Вина напополам с бедой рвали ей сердце и, Лену мотало из стороны в сторону вместе с поездом.

Вернуться бы на нем в прошлое, на миг вернуться, чтобы сказать Наде лишний раз: «люблю». Чтобы поцеловать ее, чтобы улыбнуться проказам Вильман, чтобы увидеть их живыми еще раз!…

Вернувшись в госпиталь, она двое суток не могла ни с кем разговаривать, никого видеть. И есть не могла, и спать. Даже думать — не могла. Лежала, свернувшись на постели и, смотрела в одну точку, ничего не чувствуя, кроме оглушающего, одуряющего опустошения. Душа плакала и плакала, глухо, тихо, как выкинутый в ночь и дождь из теплого дома котенок…

Николай дописывал письмо. Дотянул до последнего, месяц, вымучивая из себя строчки, откладывая. Впрочем, не до того было — фашистов гнали, ликовали, пьяные от реальных побед. Но через шесть часов наступление и он должен успеть, оправить Валюше послание.

"Скоро буду дома. Береги себя", — подписал и уставился исподлобья на появившегося политрука. Цвел тот, как розовый куст по весне:

— Что?

— ЧП у нас, — хохотнул, на лавку приземлившись. Закурил, а улыбка с лица не сходит.

— Не понял, — подобрался Санин. — Что стряслось, Владимир Савельевич?

— Так… подрались наши павлины, понимаешь, за призовой взмах ресниц одной нашей местной королевны, — хмыкнул. — Пацанята. Та их развела, как цыплят, а они сцепились.

— Это кто с кем? Кто там у нас с ресницами?

— Да Осипова Синицина с новеньким столкнула, Гаргадзе. Горячий парень, ревности не сдержал и вломил нашему Кириллу по самое не хочу.
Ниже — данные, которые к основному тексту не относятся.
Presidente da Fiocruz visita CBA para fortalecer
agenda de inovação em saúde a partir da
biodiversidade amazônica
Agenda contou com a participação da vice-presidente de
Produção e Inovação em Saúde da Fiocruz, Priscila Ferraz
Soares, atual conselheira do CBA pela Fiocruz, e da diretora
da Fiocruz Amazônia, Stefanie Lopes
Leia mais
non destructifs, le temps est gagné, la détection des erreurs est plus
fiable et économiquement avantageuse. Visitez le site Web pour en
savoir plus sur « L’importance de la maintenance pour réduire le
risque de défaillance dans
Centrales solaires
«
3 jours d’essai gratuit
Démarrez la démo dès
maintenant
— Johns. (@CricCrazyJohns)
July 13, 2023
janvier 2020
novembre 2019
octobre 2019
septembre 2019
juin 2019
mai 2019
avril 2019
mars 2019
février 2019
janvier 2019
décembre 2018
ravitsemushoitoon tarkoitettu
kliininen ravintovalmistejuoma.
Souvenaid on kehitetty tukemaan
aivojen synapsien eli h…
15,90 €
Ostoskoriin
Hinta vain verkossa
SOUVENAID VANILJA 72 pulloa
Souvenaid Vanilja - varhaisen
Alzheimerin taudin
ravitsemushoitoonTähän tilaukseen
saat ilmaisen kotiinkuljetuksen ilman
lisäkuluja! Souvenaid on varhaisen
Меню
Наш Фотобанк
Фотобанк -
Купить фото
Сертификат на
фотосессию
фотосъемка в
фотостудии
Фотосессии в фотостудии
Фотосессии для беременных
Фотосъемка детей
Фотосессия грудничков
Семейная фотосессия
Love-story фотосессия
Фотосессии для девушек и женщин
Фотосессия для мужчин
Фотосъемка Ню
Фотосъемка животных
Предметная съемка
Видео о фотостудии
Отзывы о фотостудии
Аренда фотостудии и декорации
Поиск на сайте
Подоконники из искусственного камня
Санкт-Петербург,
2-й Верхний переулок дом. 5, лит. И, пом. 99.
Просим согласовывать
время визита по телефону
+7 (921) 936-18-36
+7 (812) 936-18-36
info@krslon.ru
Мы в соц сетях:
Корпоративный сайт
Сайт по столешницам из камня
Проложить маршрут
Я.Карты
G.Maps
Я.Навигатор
Санин нахмурился, изучая сияющее лицо политрука:

— А чему вы радуетесь, Владимир Савельевич? — спросил с прищуром.

— Жизнь, — развел тот руками. — Налаживается! Война к концу подходит! Страсти кипят не военные — что ни наесть, самые обычные, человеческие!

— Хреновая дисциплина!

— Да ладно, — отмахнулся и головой качнул, ухмыляясь. — Это тебе майор шпилька.

— Миша!! — гаркнул ординарца Санин. Того с лавки скинуло, шинель в одну сторону, ноги в другую. Заметался спросонья, очнулся, вытянулся перед Николаем:

— Лейтенантов Синицина и Гаргадзе ко мне. Быстро!

— Сщаз!

— Какой "щаз"?! Так точно!

— Точно, точно, товарищ майор, — и вылетел, чуть лбом косяк блиндажа не снеся.
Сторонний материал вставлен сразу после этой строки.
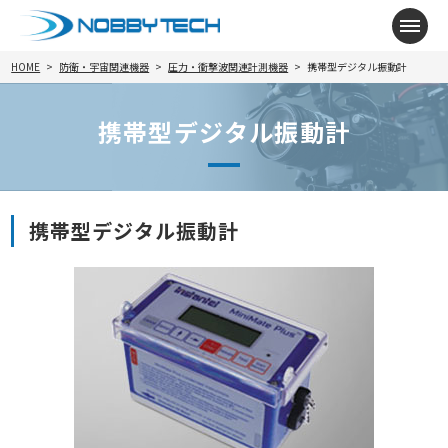
メニ
HOME
防衛・宇宙関連機器
圧力・衝撃波関連計測機器
携帯型デジタル振動計
携帯型デジタル振動計
携帯型デジタル振動計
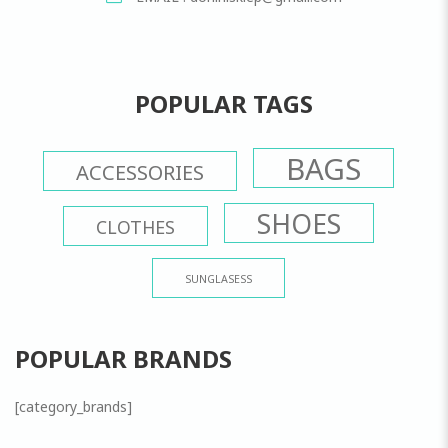
POPULAR TAGS
BAGS
ACCESSORIES
SHOES
CLOTHES
SUNGLASESS
POPULAR BRANDS
[category_brands]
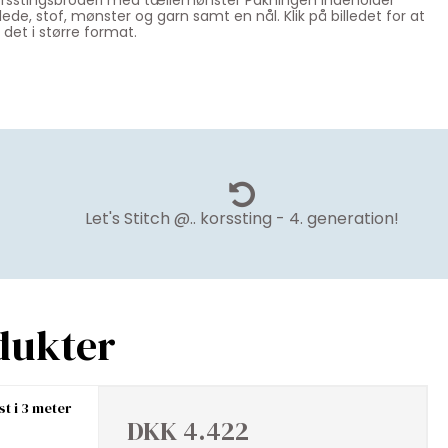
rsstingsbroderi med tællemønster Pakningen indeholder
llede, stof, mønster og garn samt en nål. Klik på billedet for at
 det i større format.
Let's Stitch @.. korssting - 4. generation!
dukter
t i 3 meter
DKK 4.422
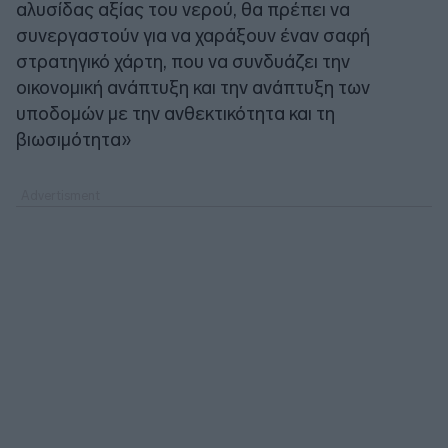
αλυσίδας αξίας του νερού, θα πρέπει να
συνεργαστούν για να χαράξουν έναν σαφή
στρατηγικό χάρτη, που να συνδυάζει την
οικονομική ανάπτυξη και την ανάπτυξη των
υποδομών με την ανθεκτικότητα και τη
βιωσιμότητα»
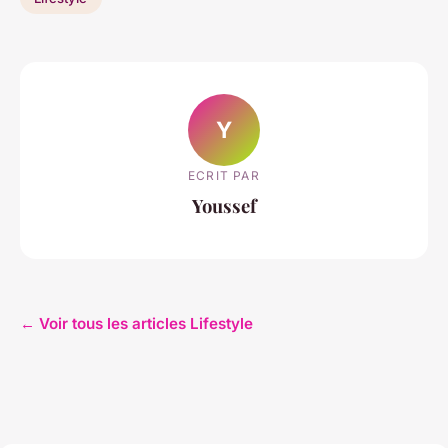
Y
ECRIT PAR
Youssef
← Voir tous les articles Lifestyle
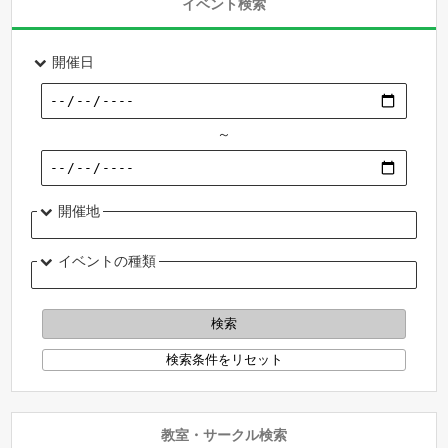
イベント検索
開催日
～
開催地
イベントの種類
教室・サークル検索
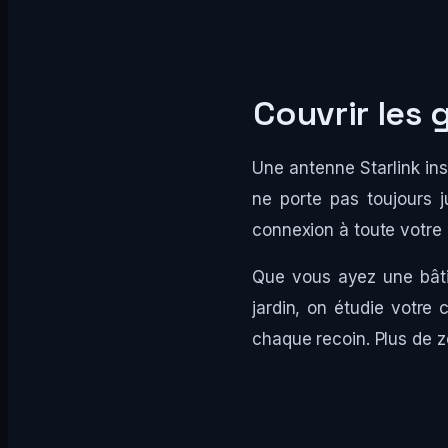
Couvrir les
Une antenne Starlink ins
ne porte pas toujours 
connexion à toute votre 
Que vous ayez une bâti
jardin, on étudie votre 
chaque recoin. Plus de z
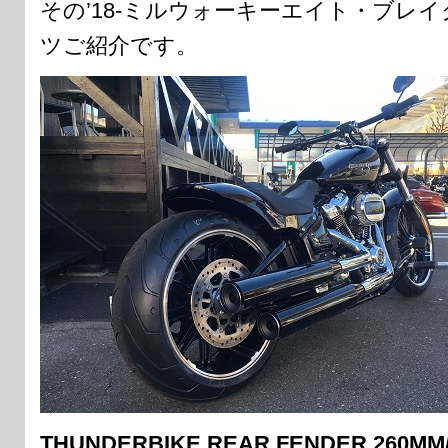
その’18-ミルウォーキーエイト・ブレ
ツご紹介です。
THUNDERBIKE REAR FENDER 260MM/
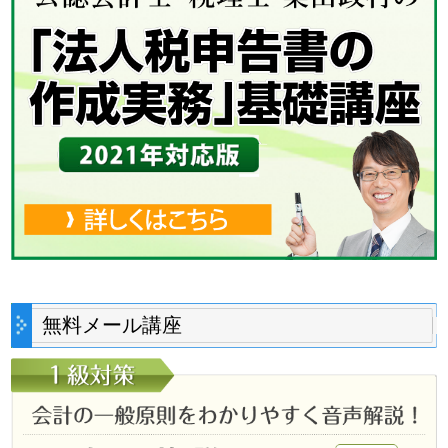
無料メール講座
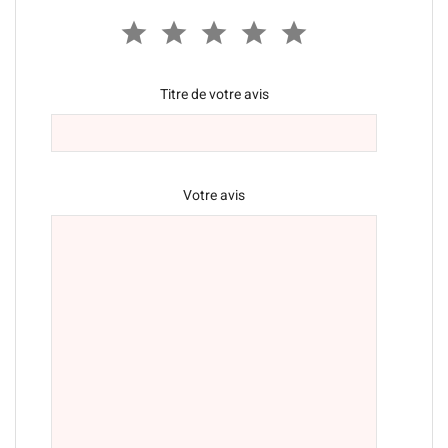
Titre de votre avis
Votre avis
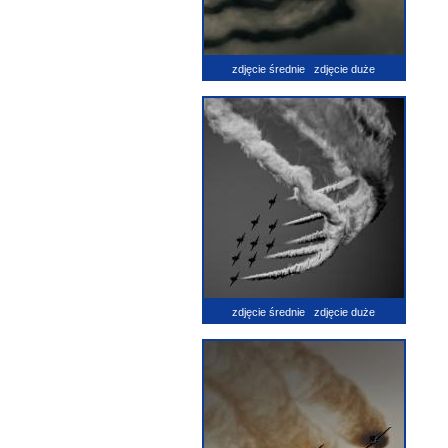
zdjęcie średnie
zdjęcie duże
zdjęcie średnie
zdjęcie duże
— Распоясались, мать твою! — проворчал в сердцах Санин. Так и знал, устроит Осипова что-нибудь, чуял, по взглядам да откровенным заигрываниям судил. Ему на нервы давила, так и не сообразив, что плевать ему, с кем она закрутит.

Немного, в блиндаж лейтенанты ввалились, друг друга отпихивая как бойцовские петухи. Вытянулись перед майором. Следом капитан протиснулся, плащ-палатку, что вместо двери навешана была отогнул, поглядывая на командира за спинами своих «орлов».

Ну, понятно, своих Грызов всегда прикрыть готов.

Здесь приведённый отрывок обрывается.